# query_llm - Cross-Model Single-Shot Queries

> Agent-side cross-model tool. For an LLM endpoint a **deployed app** calls, see [app-llm](app-llm.md).

Use `query_llm` to send a one-off question to a different LLM model without switching the main conversation's model.

## Key Behaviors
- **Single-shot**: No conversation history, no tool access - just prompt in, response out
- **No tools**: The queried model cannot use any tools (file, code, search, etc.)
- **Independent**: Does not affect the main conversation's context or model setting

## When to Use
- Get a second opinion from a different model ("What does GPT-5 think about this?")
- Use a cheaper model for simple tasks (classification, extraction, formatting)

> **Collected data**
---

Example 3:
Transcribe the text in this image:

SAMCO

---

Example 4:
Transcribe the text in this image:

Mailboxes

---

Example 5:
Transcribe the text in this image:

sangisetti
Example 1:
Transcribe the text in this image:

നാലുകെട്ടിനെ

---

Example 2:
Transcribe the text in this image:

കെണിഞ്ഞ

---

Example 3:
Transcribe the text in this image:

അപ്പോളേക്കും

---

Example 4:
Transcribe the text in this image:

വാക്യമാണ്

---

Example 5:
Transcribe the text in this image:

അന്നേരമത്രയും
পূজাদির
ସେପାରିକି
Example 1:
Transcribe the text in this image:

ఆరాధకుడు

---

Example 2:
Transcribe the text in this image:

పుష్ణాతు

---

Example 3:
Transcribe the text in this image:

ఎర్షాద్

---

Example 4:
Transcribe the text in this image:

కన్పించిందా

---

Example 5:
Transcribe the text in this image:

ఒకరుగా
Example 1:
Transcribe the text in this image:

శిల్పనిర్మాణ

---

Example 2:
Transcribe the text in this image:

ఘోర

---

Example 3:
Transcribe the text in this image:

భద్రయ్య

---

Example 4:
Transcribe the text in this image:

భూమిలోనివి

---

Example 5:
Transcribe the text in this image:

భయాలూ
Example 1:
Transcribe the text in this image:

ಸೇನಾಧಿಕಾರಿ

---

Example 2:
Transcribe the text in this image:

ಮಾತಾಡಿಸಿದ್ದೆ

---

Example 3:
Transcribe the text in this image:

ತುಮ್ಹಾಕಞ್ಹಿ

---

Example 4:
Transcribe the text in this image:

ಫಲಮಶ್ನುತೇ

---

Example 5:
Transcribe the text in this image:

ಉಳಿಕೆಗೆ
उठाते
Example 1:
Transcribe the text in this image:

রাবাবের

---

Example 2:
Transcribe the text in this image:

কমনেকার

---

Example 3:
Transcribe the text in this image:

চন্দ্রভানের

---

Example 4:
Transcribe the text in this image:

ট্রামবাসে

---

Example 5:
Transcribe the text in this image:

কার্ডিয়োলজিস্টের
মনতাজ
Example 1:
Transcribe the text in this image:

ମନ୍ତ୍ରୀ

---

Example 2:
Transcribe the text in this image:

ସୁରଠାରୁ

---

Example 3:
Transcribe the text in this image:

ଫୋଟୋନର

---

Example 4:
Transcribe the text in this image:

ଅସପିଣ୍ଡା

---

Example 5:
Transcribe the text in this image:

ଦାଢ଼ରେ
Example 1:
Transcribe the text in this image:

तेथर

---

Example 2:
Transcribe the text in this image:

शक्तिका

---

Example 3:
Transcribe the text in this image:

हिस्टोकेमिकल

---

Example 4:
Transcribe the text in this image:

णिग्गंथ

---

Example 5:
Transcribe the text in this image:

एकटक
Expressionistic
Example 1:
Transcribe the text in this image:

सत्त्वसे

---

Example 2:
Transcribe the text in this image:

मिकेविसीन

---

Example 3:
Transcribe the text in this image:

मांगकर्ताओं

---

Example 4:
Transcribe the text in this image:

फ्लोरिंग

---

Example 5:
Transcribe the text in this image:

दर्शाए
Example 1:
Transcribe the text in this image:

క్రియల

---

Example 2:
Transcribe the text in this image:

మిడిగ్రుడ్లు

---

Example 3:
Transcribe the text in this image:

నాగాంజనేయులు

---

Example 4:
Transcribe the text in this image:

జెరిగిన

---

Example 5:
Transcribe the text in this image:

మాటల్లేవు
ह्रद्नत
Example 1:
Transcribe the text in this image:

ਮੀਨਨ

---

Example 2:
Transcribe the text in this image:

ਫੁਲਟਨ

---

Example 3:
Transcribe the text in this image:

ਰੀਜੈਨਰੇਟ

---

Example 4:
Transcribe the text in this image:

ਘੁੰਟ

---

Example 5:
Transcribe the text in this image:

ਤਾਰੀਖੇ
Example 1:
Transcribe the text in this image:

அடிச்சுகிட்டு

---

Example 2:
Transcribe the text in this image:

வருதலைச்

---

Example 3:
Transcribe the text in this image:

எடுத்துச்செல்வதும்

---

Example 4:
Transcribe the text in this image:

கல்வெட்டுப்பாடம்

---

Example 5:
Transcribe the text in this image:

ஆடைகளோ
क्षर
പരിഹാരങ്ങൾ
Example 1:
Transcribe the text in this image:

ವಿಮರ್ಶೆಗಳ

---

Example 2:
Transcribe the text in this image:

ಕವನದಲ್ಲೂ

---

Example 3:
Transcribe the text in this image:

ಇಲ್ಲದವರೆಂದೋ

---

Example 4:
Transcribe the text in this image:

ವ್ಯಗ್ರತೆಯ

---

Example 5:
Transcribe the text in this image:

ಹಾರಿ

> **WORK INSTRUCTION A**
According to the query_llm documentation, what kinds of tools can the queried model use?
> **WORK INSTRUCTION B**
Duplicate the part of the query_llm documentation between "# query_llm - Cross-Model" and "code, search, etc.)", inclusive.

> **FINAL ANSWER A**
None; it cannot use any tools, including file, code, or search tools.

> **FINAL ANSWER B**
# query_llm - Cross-Model Single-Shot Queries

> Agent-side cross-model tool. For an LLM endpoint a **deployed app** calls, see [app-llm](app-llm.md).

Use `query_llm` to send a one-off question to a different LLM model without switching the main conversation's model.

## Key Behaviors
- **Single-shot**: No conversation history, no tool access - just prompt in, response out
- **No tools**: The queried model cannot use any tools (file, code, search, etc.)